*** Block opens ***
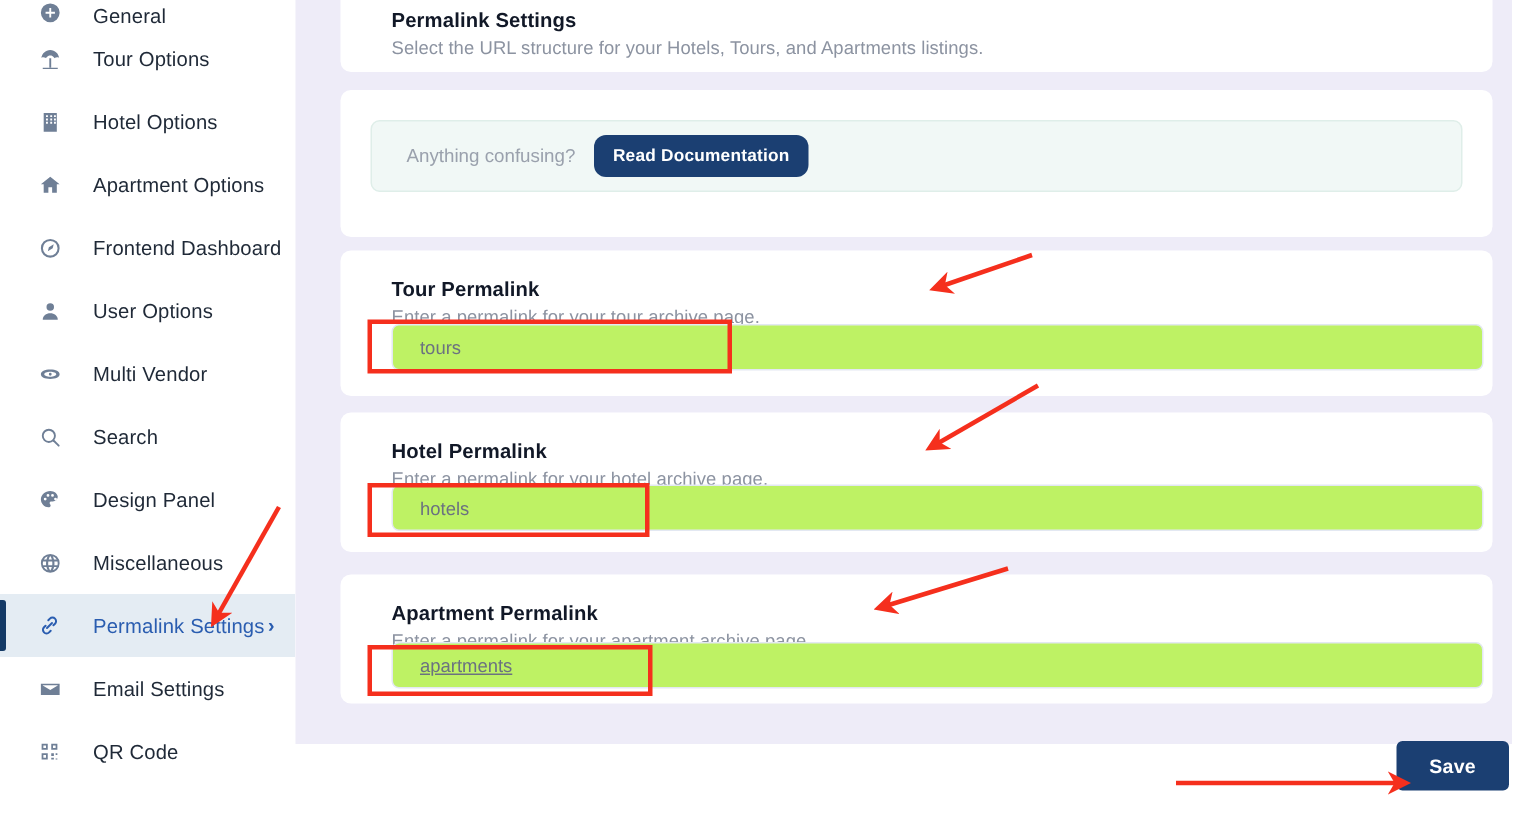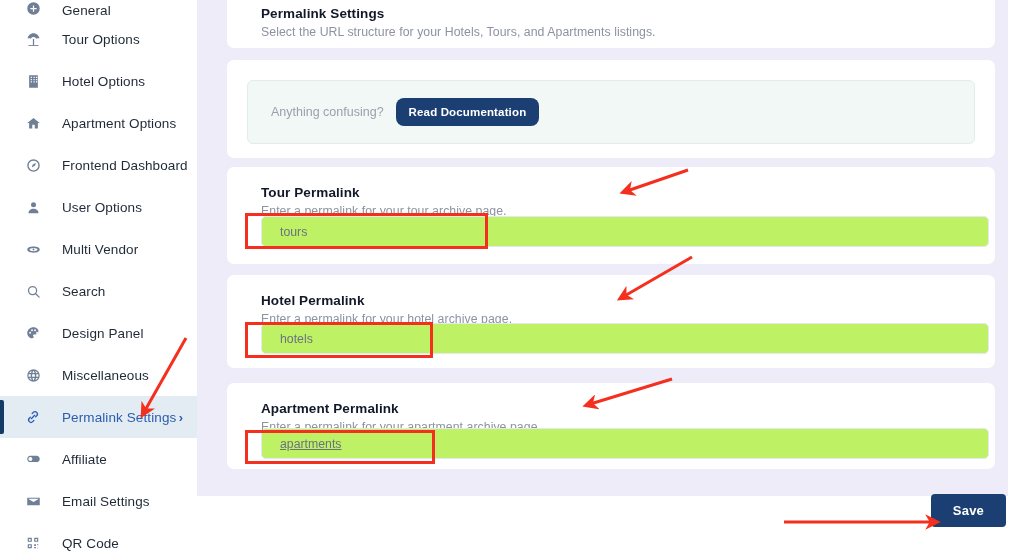"Anything confusing?" .docs-banner { height: 64px -> 48px }
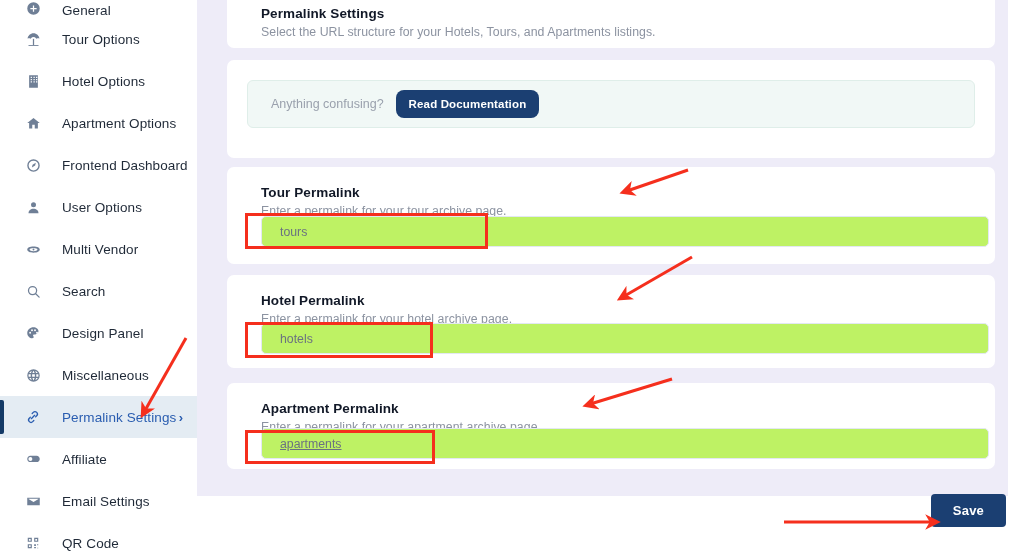"Affiliate" div.nav-item { html: <div> <span> <svg> <path></path> </svg> </span> <span>Affiliate</span> </div> -> none }
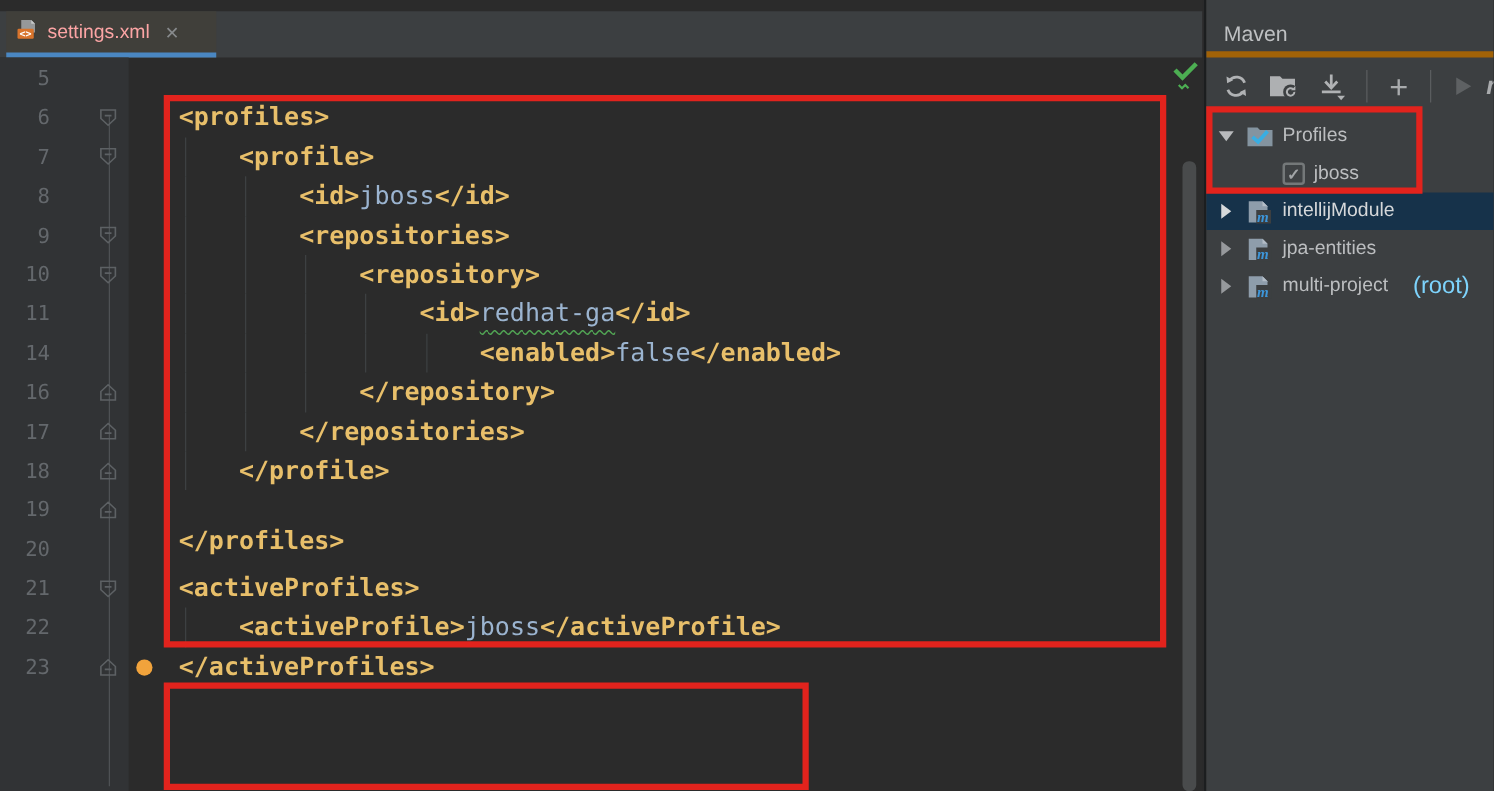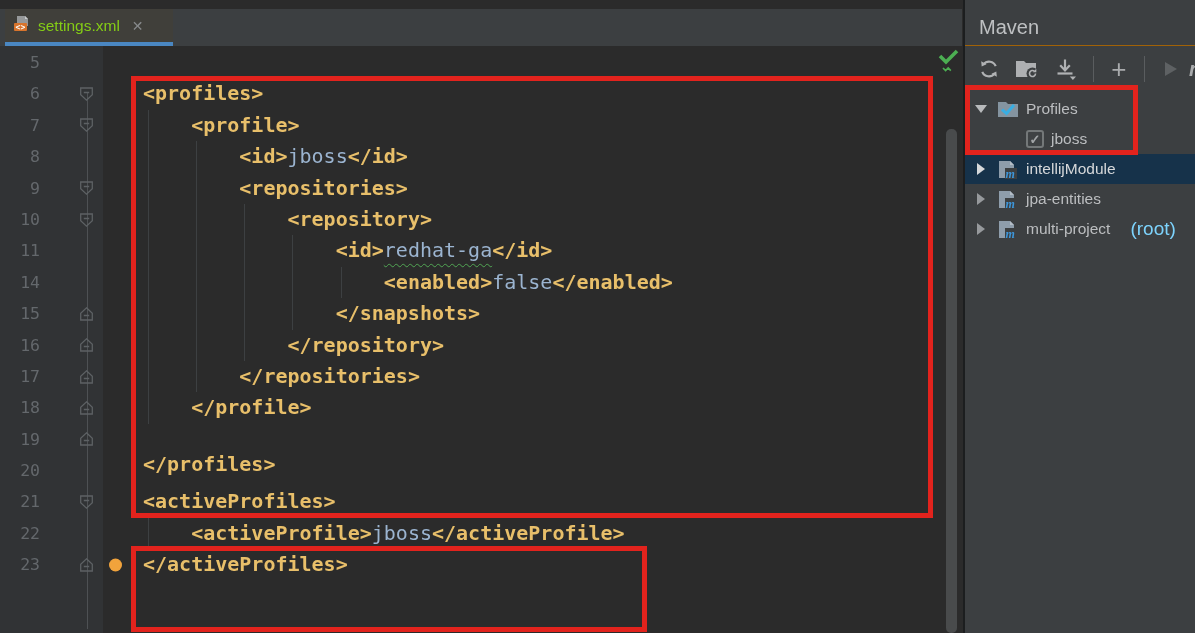"settings.xml" .tab-label { color: #84cc16 -> #fca5a5 }
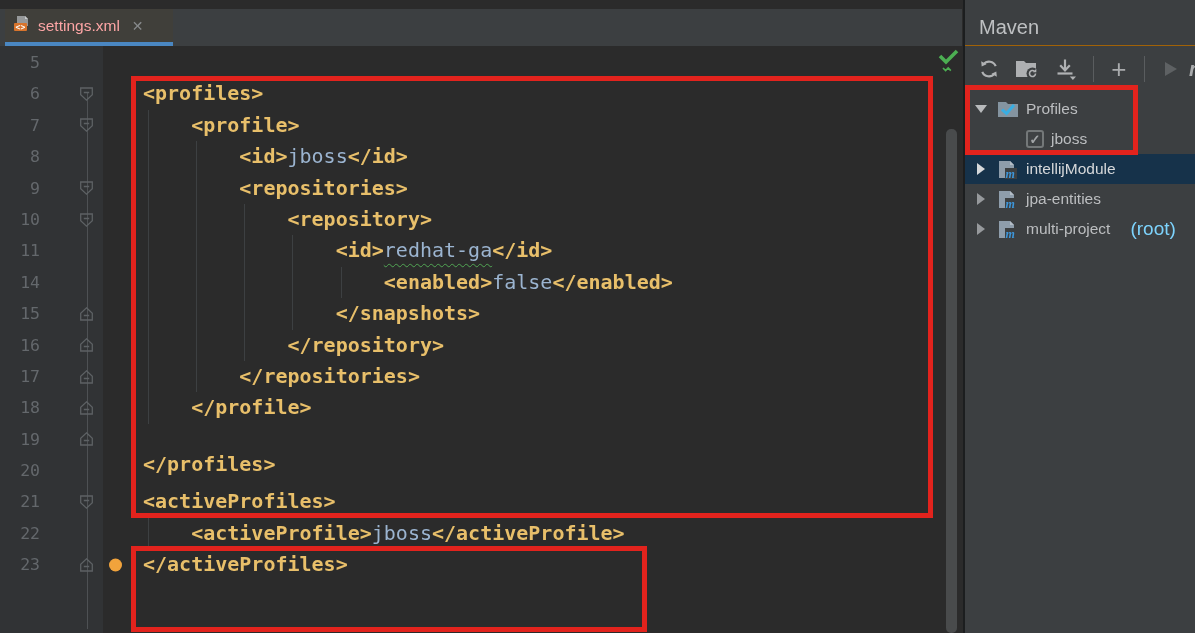"Maven" .maven-header { border-bottom: 1px solid #a16207 -> 5px solid #a16207; font-size: 20px -> 17px }
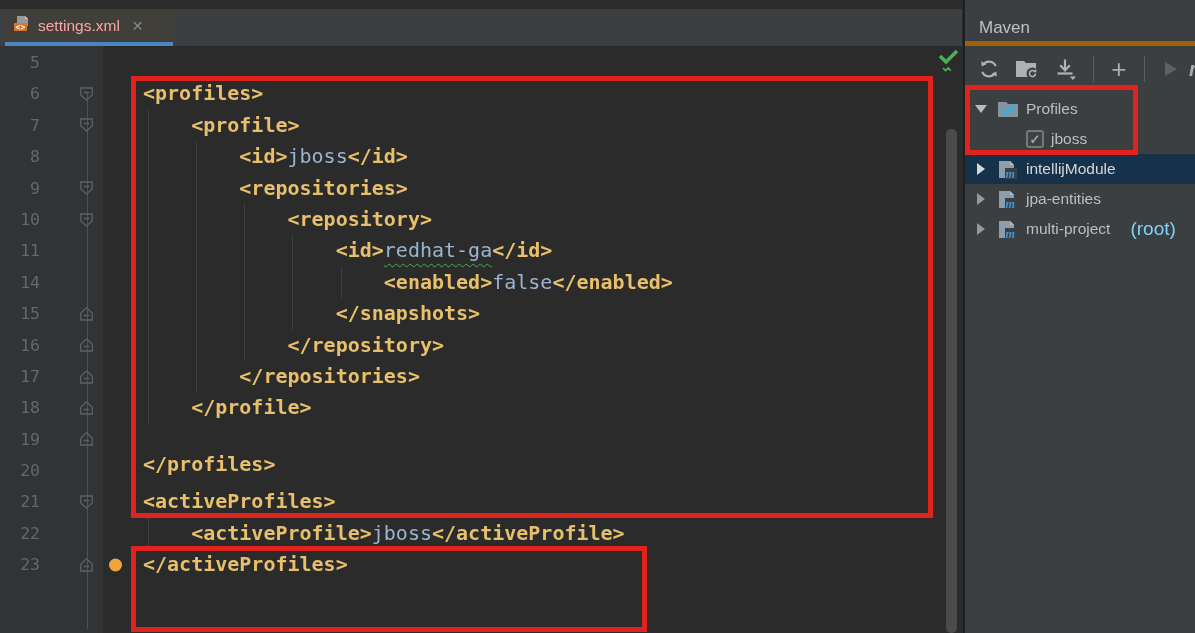"15" div.ed-line { html: <div> <div>15</div> <div><svg> <path></path> <path></path> </svg></div> <div> <div></div> <div></div> <div></div> <div></div> <div><span>&lt;/snapshots&gt;</span></div> </div> </div> -> none }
*** Block closes ***
→ PROBLEM TO SOLVE: Using the material above, return every line exactly as it appears, minus the pictures.

→ ANSWER FOR THE TASK:
"Anything confusing?" .docs-banner { height: 64px -> 48px }
"Affiliate" div.nav-item { html: <div> <span> <svg> <path></path> </svg> </span> <span>Affiliate</span> </div> -> none }
"settings.xml" .tab-label { color: #84cc16 -> #fca5a5 }
"Maven" .maven-header { border-bottom: 1px solid #a16207 -> 5px solid #a16207; font-size: 20px -> 17px }
"15" div.ed-line { html: <div> <div>15</div> <div><svg> <path></path> <path></path> </svg></div> <div> <div></div> <div></div> <div></div> <div></div> <div><span>&lt;/snapshots&gt;</span></div> </div> </div> -> none }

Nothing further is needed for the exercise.